• _PROBLEM REQUIREMENTS_
Each line of the data below should be restated exactly, with images left out.

• _SUPPLIED INFORMATION_
====

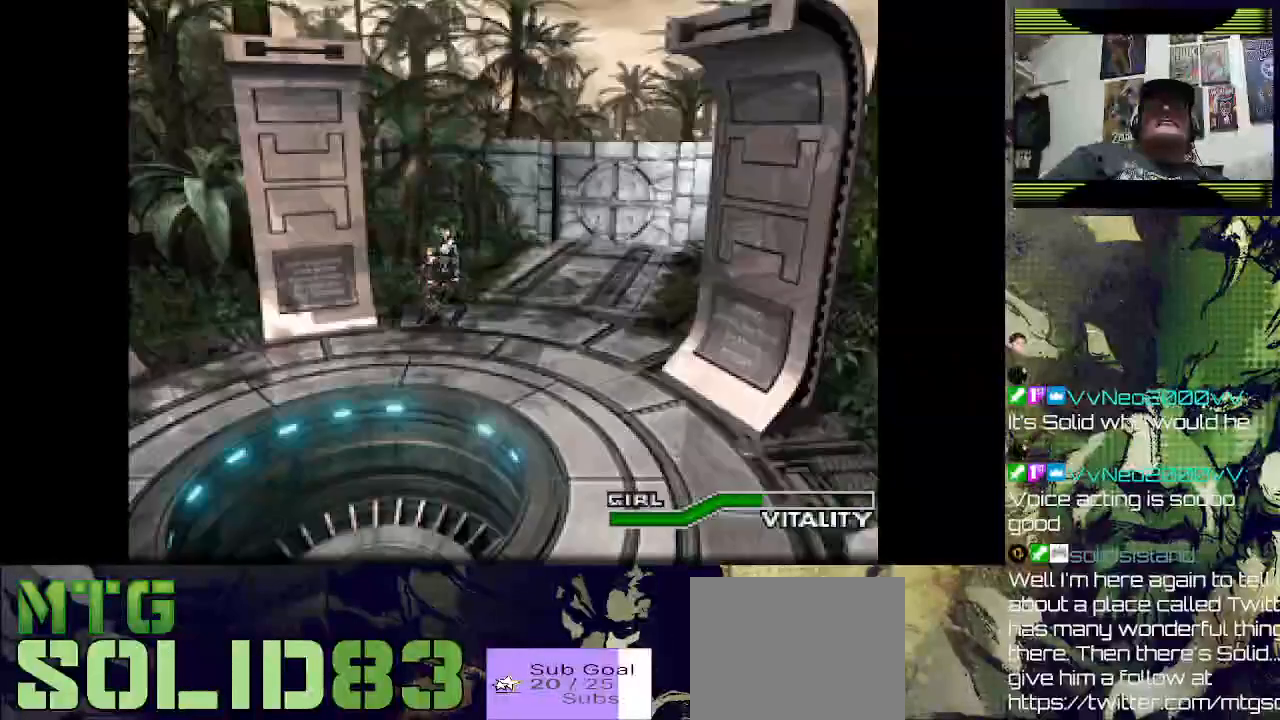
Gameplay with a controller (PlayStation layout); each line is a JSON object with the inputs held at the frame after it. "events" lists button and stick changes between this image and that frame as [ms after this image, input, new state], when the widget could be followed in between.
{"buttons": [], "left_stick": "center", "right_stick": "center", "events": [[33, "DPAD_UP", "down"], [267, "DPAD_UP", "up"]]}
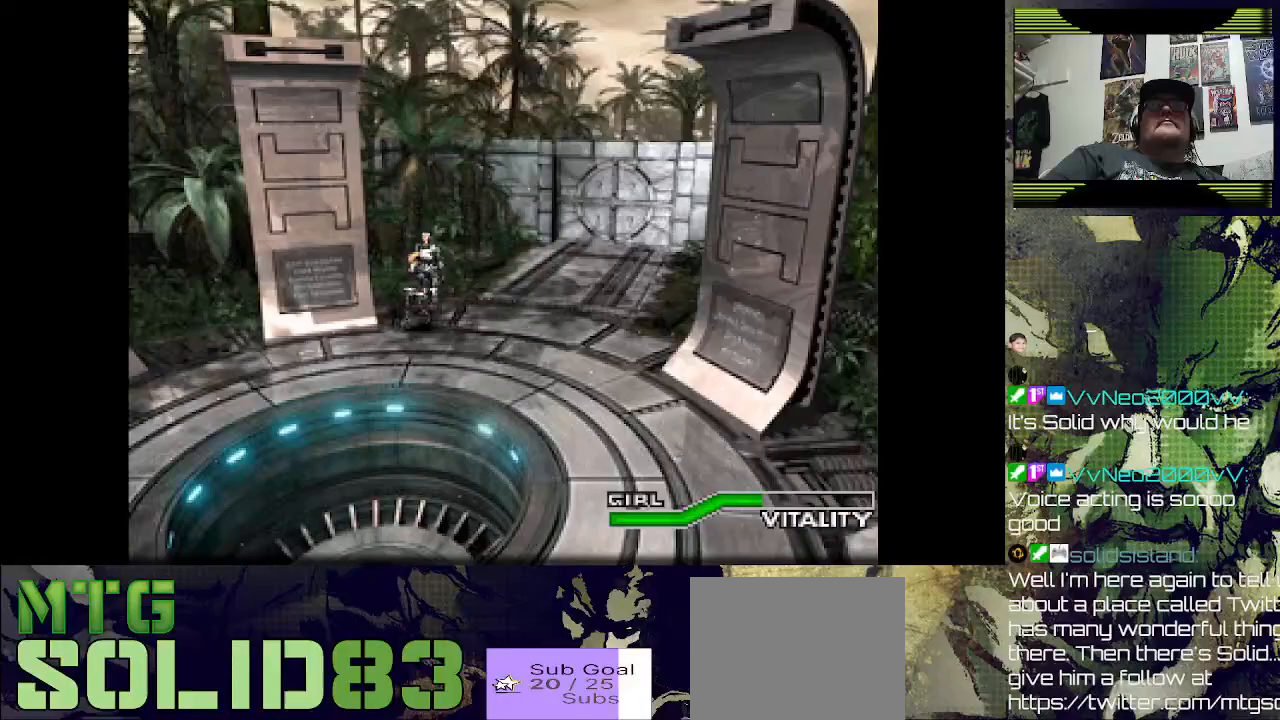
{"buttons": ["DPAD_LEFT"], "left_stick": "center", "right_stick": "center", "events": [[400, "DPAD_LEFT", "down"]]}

====

• _RESPONSE AREA_
Gameplay with a controller (PlayStation layout); each line is a JSON object with the inputs held at the frame after it. "events" lists button and stick changes between this image and that frame as [ms after this image, input, new state], when the widget could be followed in between.
{"buttons": [], "left_stick": "center", "right_stick": "center", "events": [[33, "DPAD_UP", "down"], [267, "DPAD_UP", "up"]]}
{"buttons": ["DPAD_LEFT"], "left_stick": "center", "right_stick": "center", "events": [[400, "DPAD_LEFT", "down"]]}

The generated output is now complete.